START Data shown
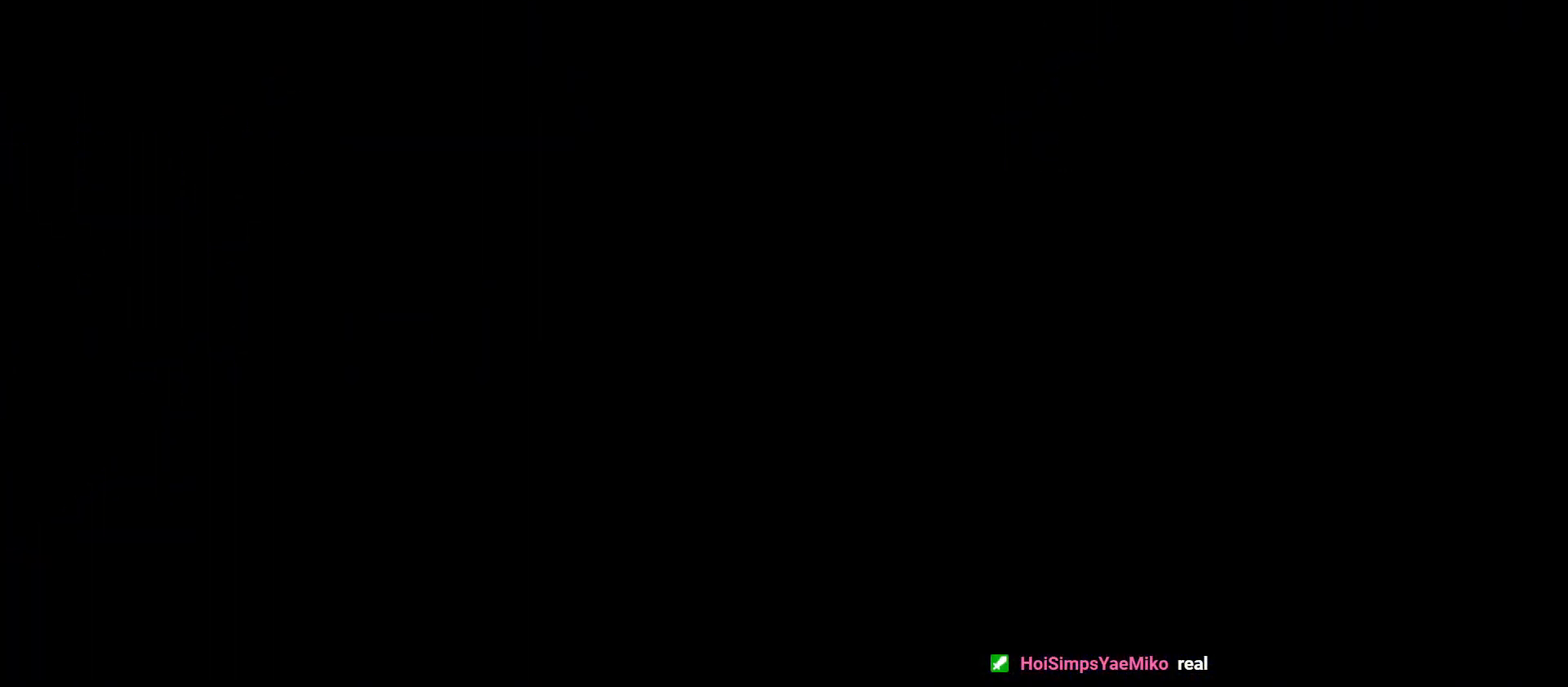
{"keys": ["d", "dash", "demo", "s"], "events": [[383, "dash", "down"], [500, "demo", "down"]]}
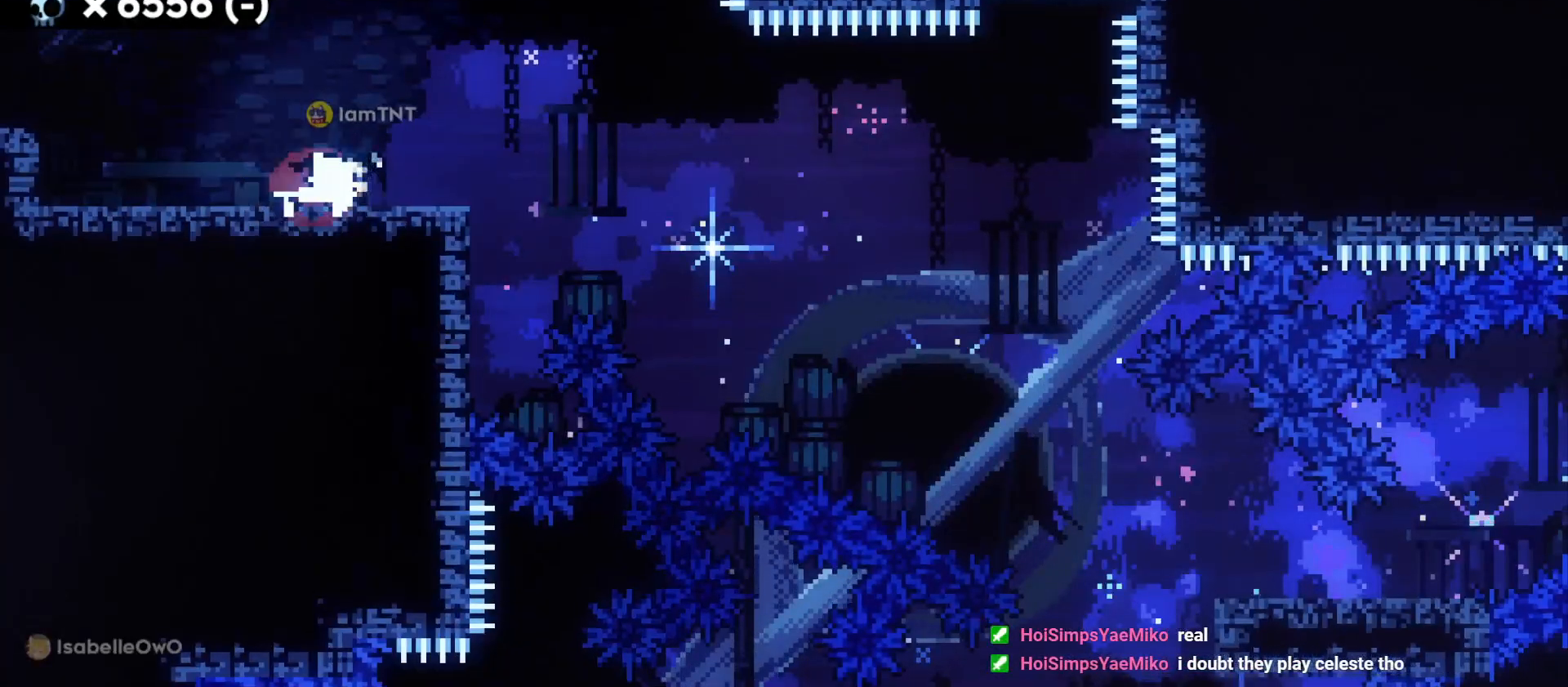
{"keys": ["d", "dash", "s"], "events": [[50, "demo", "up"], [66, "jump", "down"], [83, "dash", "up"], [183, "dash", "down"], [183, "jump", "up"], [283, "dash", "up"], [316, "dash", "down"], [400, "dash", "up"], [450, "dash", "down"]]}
END Data shown
START Data shown
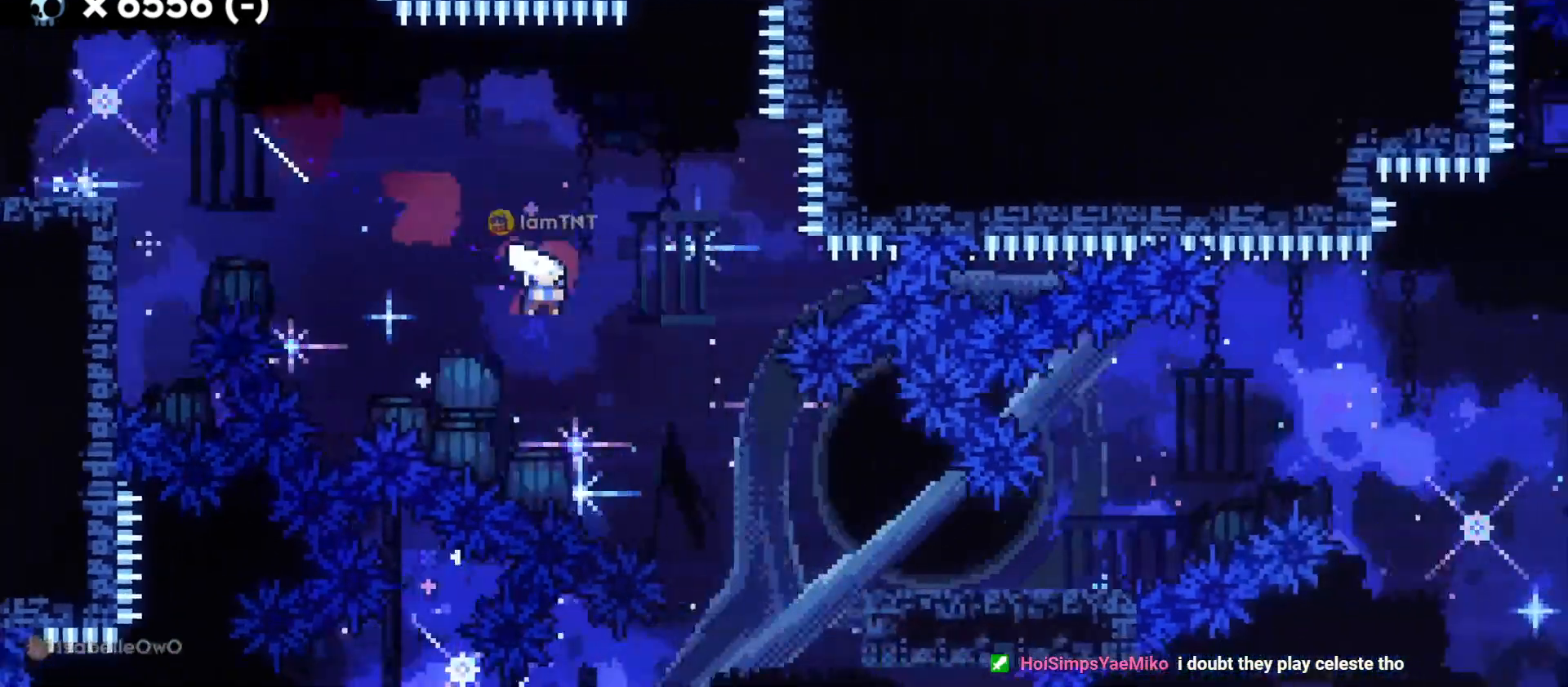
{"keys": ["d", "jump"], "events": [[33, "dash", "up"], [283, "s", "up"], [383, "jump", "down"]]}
END Data shown
Directions
If a line in the material above contains "jump", show that line.

Your response
{"keys": ["d", "dash", "s"], "events": [[50, "demo", "up"], [66, "jump", "down"], [83, "dash", "up"], [183, "dash", "down"], [183, "jump", "up"], [283, "dash", "up"], [316, "dash", "down"], [400, "dash", "up"], [450, "dash", "down"]]}
{"keys": ["d", "jump"], "events": [[33, "dash", "up"], [283, "s", "up"], [383, "jump", "down"]]}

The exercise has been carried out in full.